About this task
Copy the entries without a single change. Pictures should be dropped.

━━━━━━

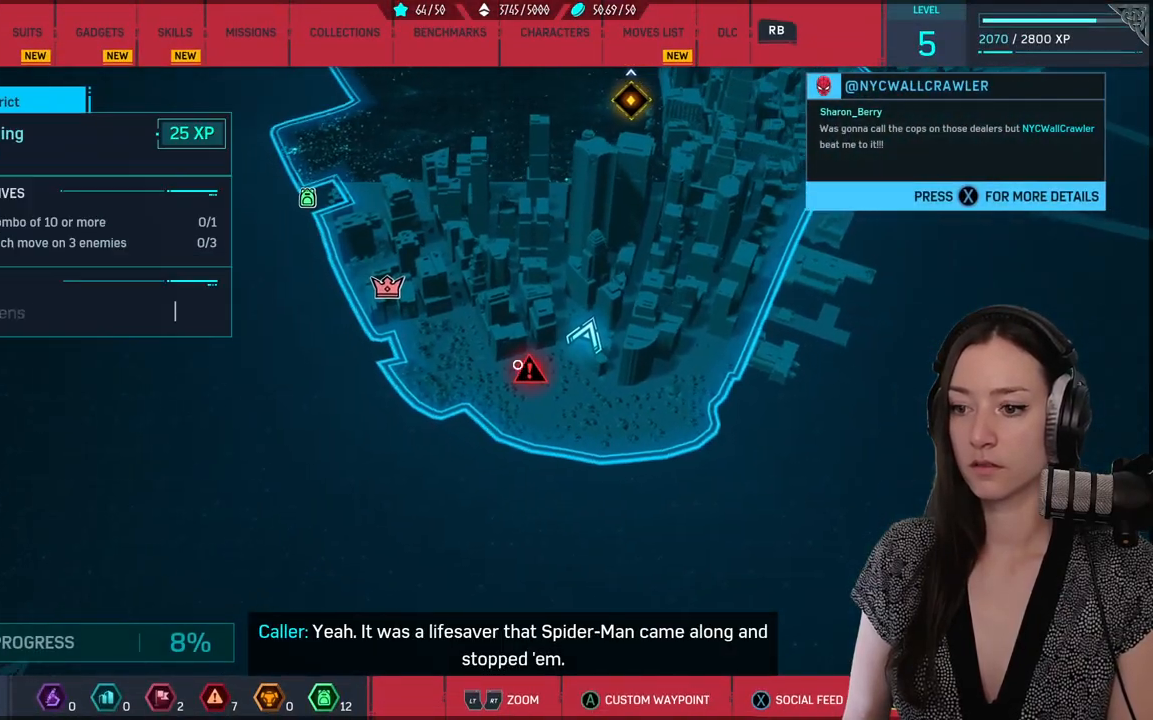
{"buttons": [], "left_stick": "down-left", "right_stick": "center", "events": [[50, "left_stick", "center"], [183, "left_stick", "right"], [300, "left_stick", "center"], [467, "left_stick", "down-left"]]}
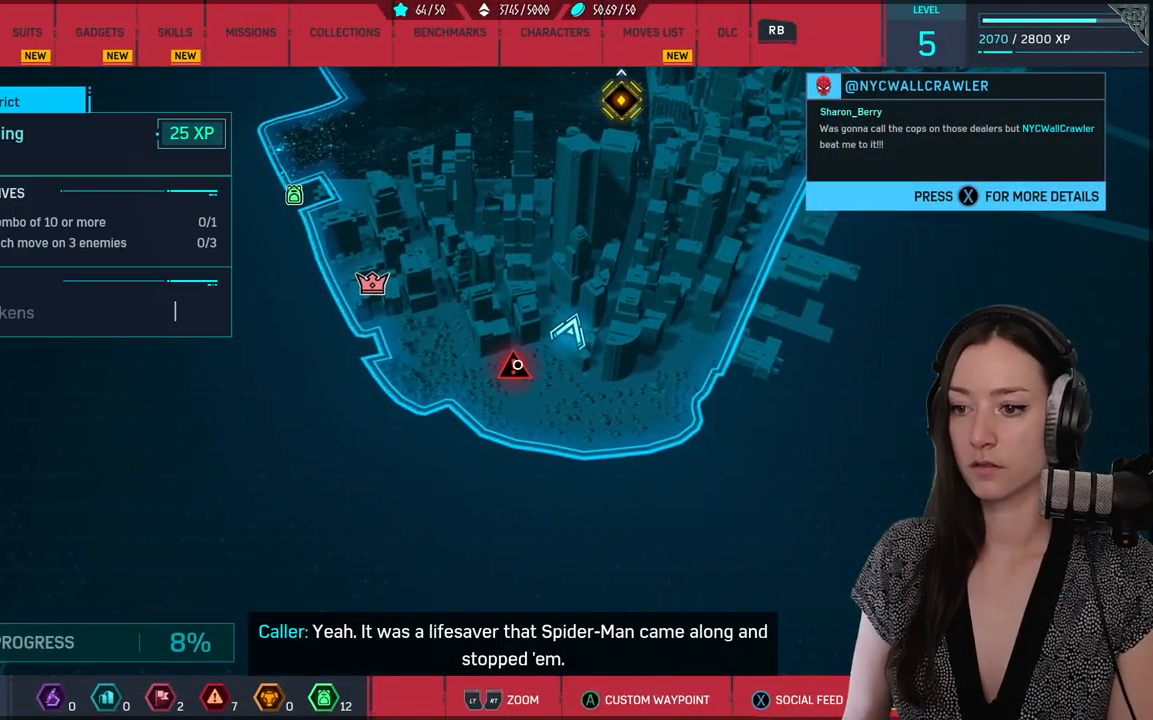
{"buttons": [], "left_stick": "center", "right_stick": "center", "events": [[50, "left_stick", "center"], [250, "A", "down"], [333, "A", "up"]]}
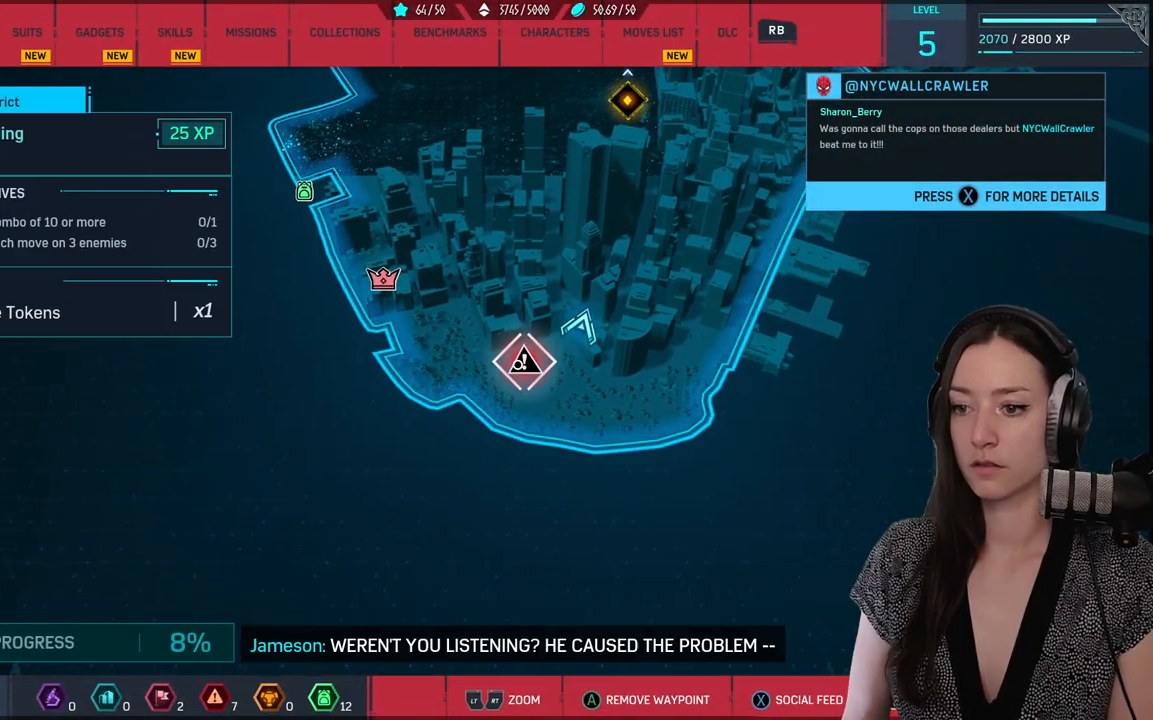
{"buttons": [], "left_stick": "center", "right_stick": "center", "events": [[200, "left_stick", "left"], [383, "B", "down"], [383, "left_stick", "center"], [483, "B", "up"]]}
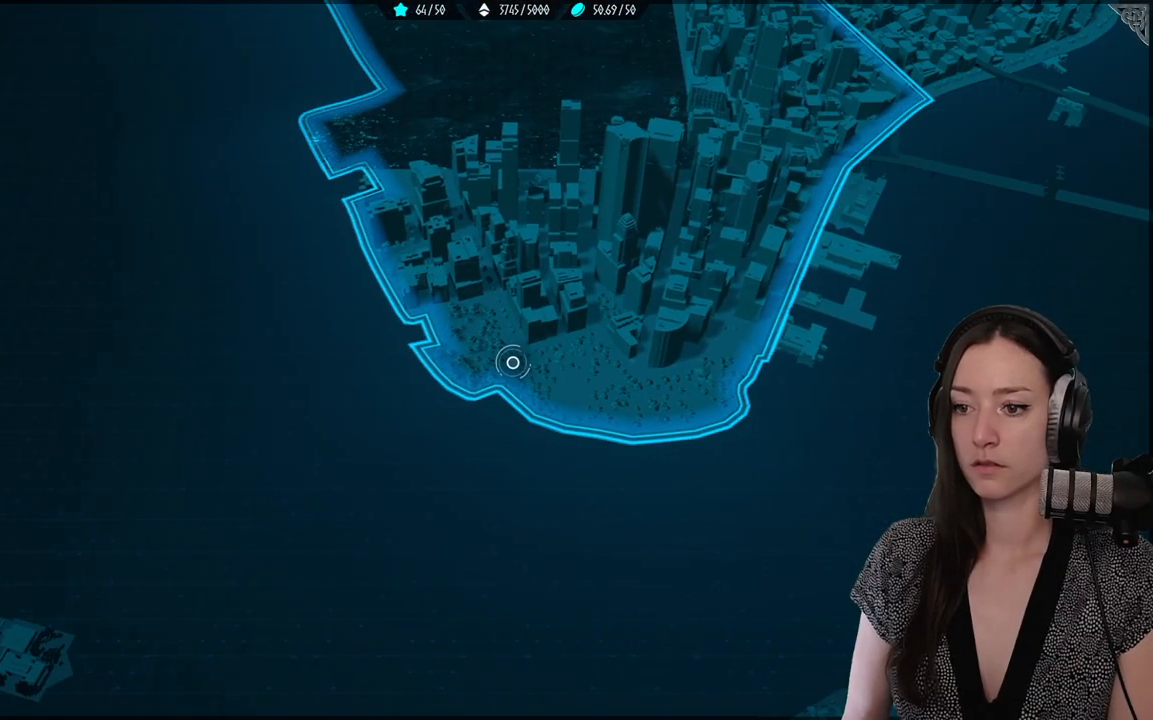
{"buttons": [], "left_stick": "center", "right_stick": "center", "events": []}
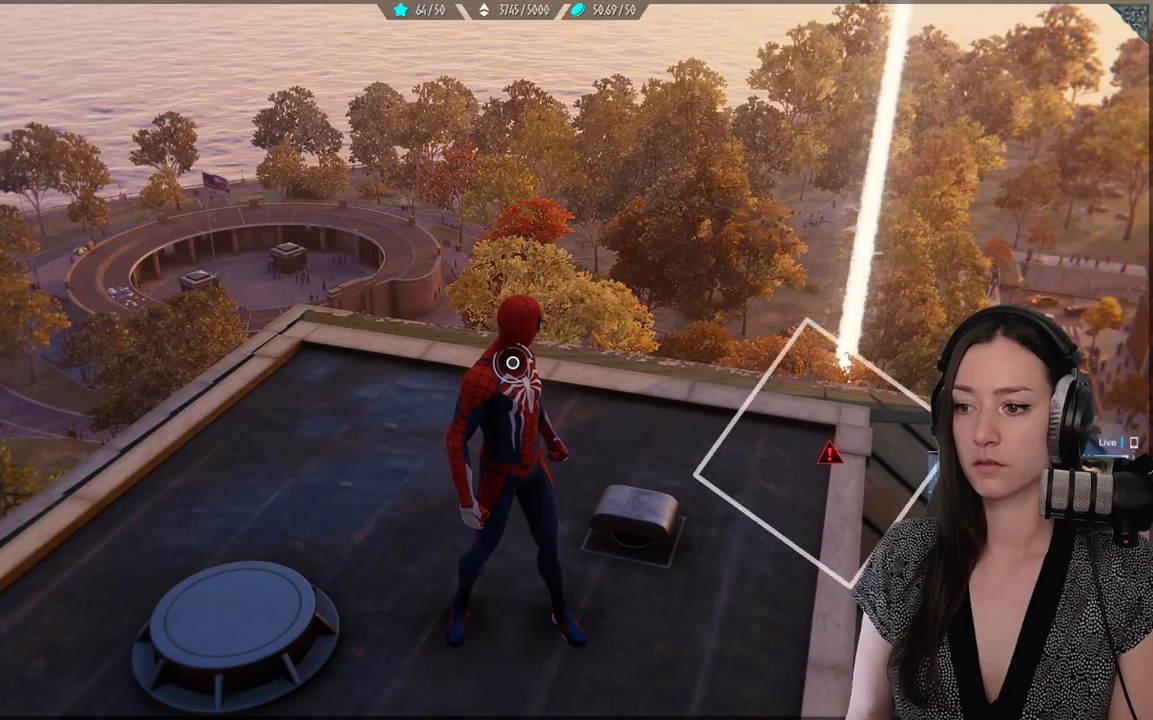
{"buttons": [], "left_stick": "up", "right_stick": "center", "events": [[33, "right_stick", "down-right"], [50, "left_stick", "up-right"], [400, "left_stick", "up"], [400, "right_stick", "center"]]}
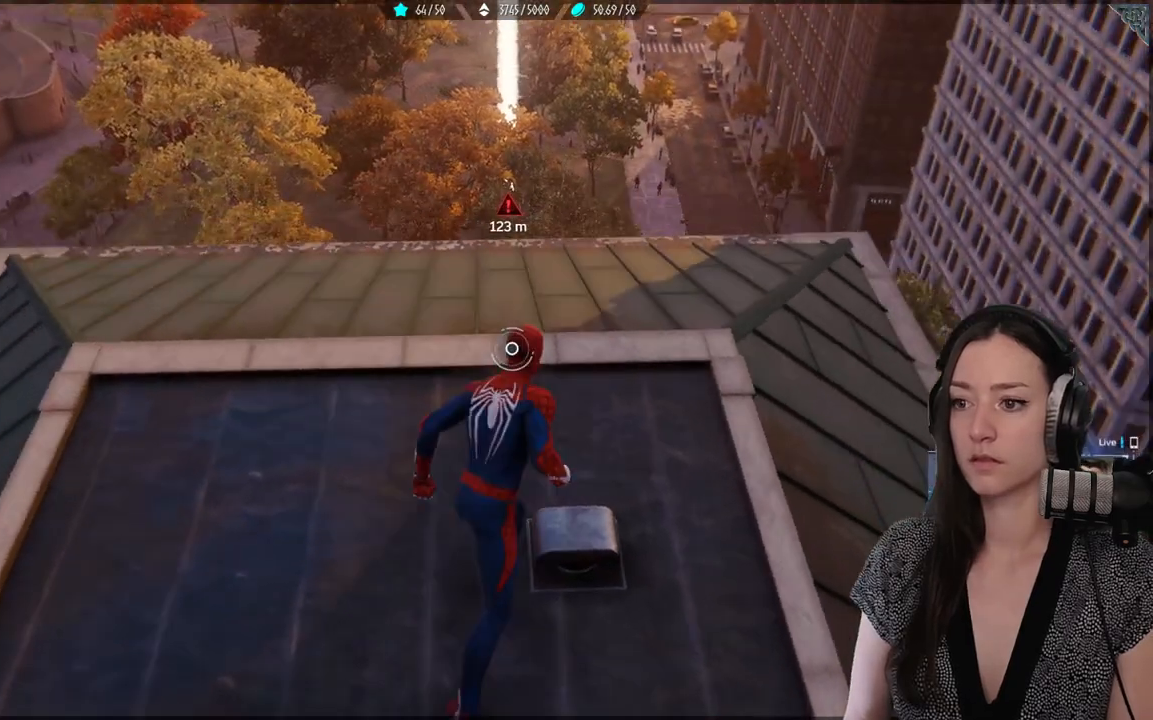
{"buttons": [], "left_stick": "up-left", "right_stick": "center", "events": [[267, "L3", "down"], [350, "left_stick", "up-left"], [417, "L3", "up"]]}
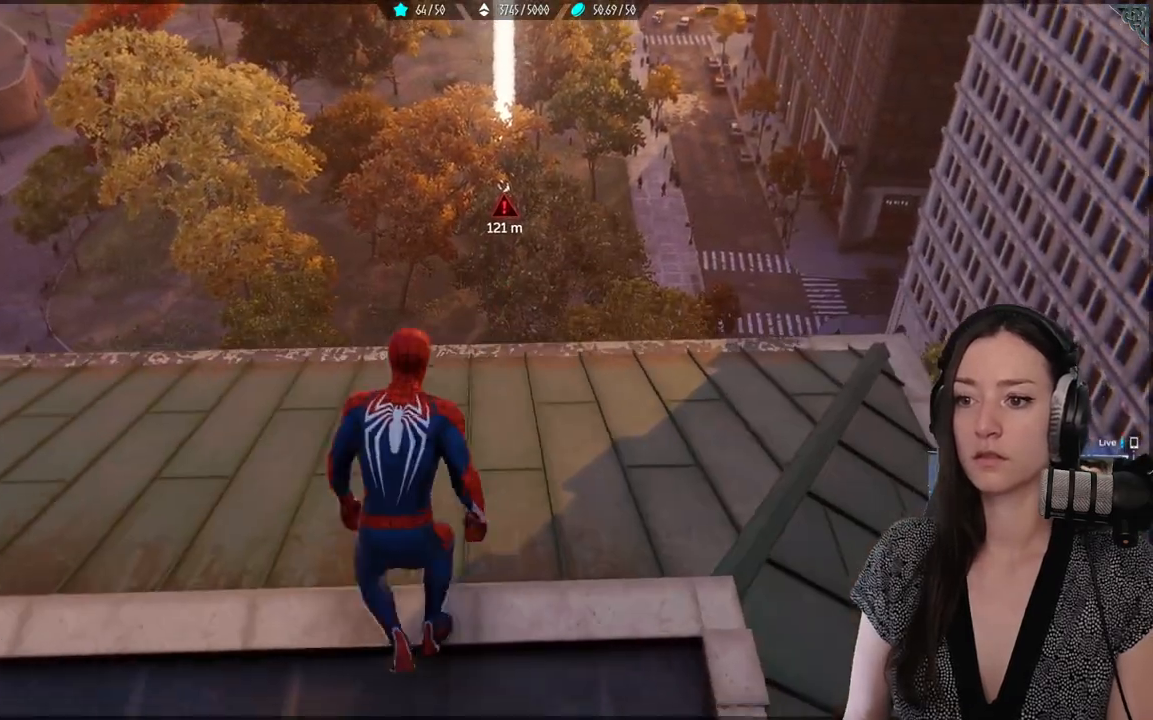
{"buttons": [], "left_stick": "up", "right_stick": "center", "events": [[183, "left_stick", "up"]]}
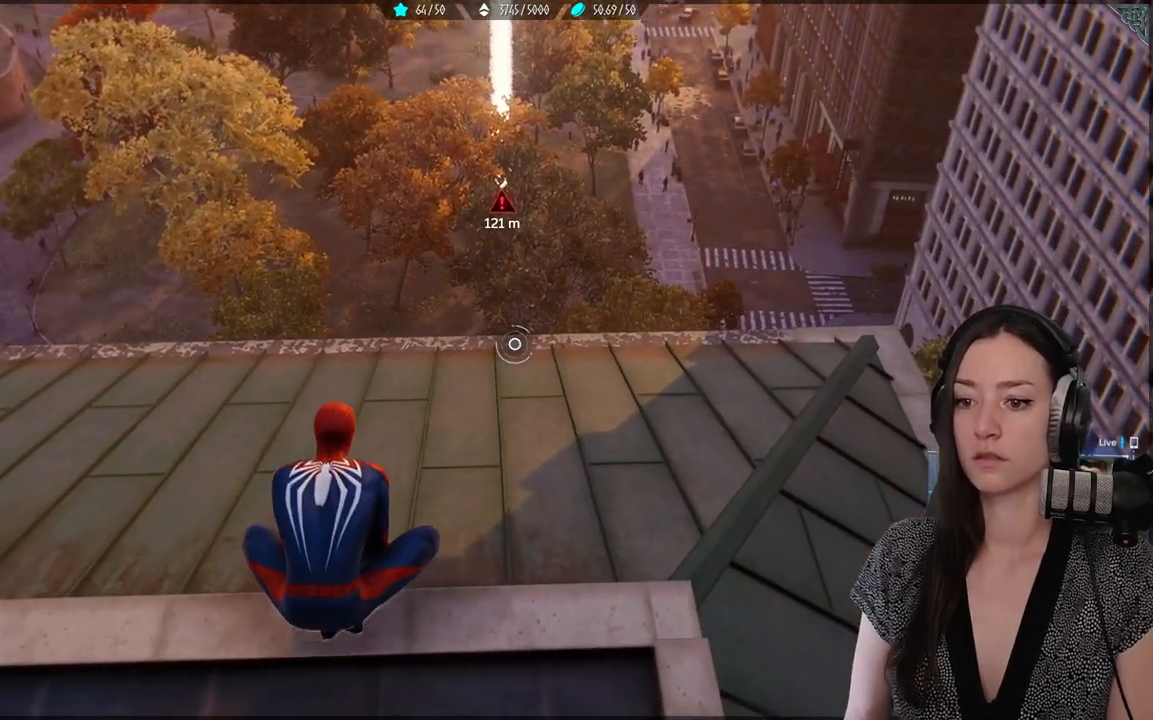
{"buttons": [], "left_stick": "up", "right_stick": "center"}
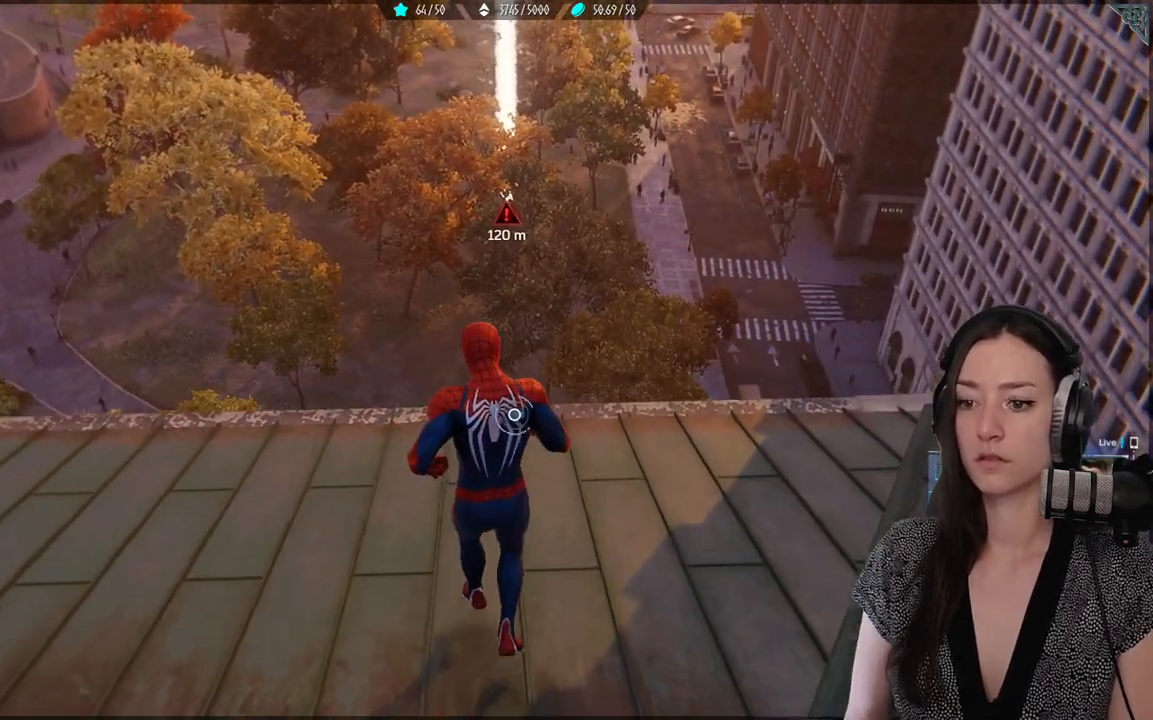
{"buttons": [], "left_stick": "up", "right_stick": "center", "events": []}
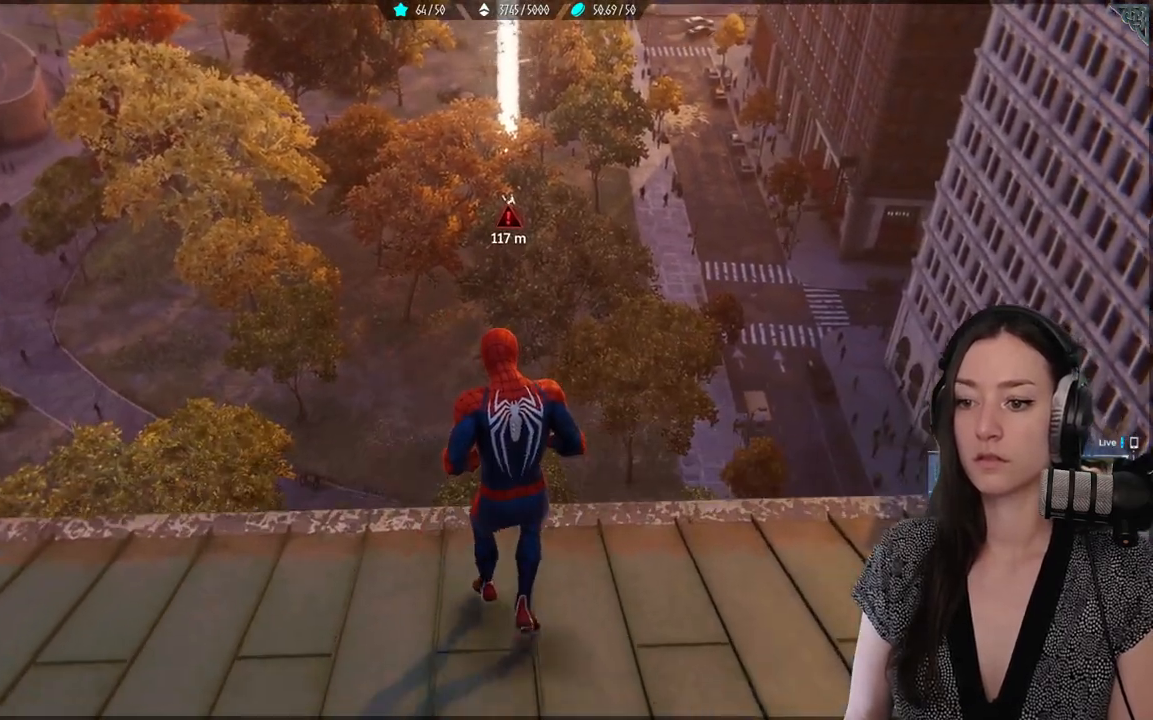
{"buttons": [], "left_stick": "up", "right_stick": "center", "events": [[100, "A", "down"], [383, "A", "up"]]}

━━━━━━

Solution to this task
{"buttons": [], "left_stick": "down-left", "right_stick": "center", "events": [[50, "left_stick", "center"], [183, "left_stick", "right"], [300, "left_stick", "center"], [467, "left_stick", "down-left"]]}
{"buttons": [], "left_stick": "center", "right_stick": "center", "events": [[50, "left_stick", "center"], [250, "A", "down"], [333, "A", "up"]]}
{"buttons": [], "left_stick": "center", "right_stick": "center", "events": [[200, "left_stick", "left"], [383, "B", "down"], [383, "left_stick", "center"], [483, "B", "up"]]}
{"buttons": [], "left_stick": "center", "right_stick": "center", "events": []}
{"buttons": [], "left_stick": "up", "right_stick": "center", "events": [[33, "right_stick", "down-right"], [50, "left_stick", "up-right"], [400, "left_stick", "up"], [400, "right_stick", "center"]]}
{"buttons": [], "left_stick": "up-left", "right_stick": "center", "events": [[267, "L3", "down"], [350, "left_stick", "up-left"], [417, "L3", "up"]]}
{"buttons": [], "left_stick": "up", "right_stick": "center", "events": [[183, "left_stick", "up"]]}
{"buttons": [], "left_stick": "up", "right_stick": "center"}
{"buttons": [], "left_stick": "up", "right_stick": "center", "events": []}
{"buttons": [], "left_stick": "up", "right_stick": "center", "events": [[100, "A", "down"], [383, "A", "up"]]}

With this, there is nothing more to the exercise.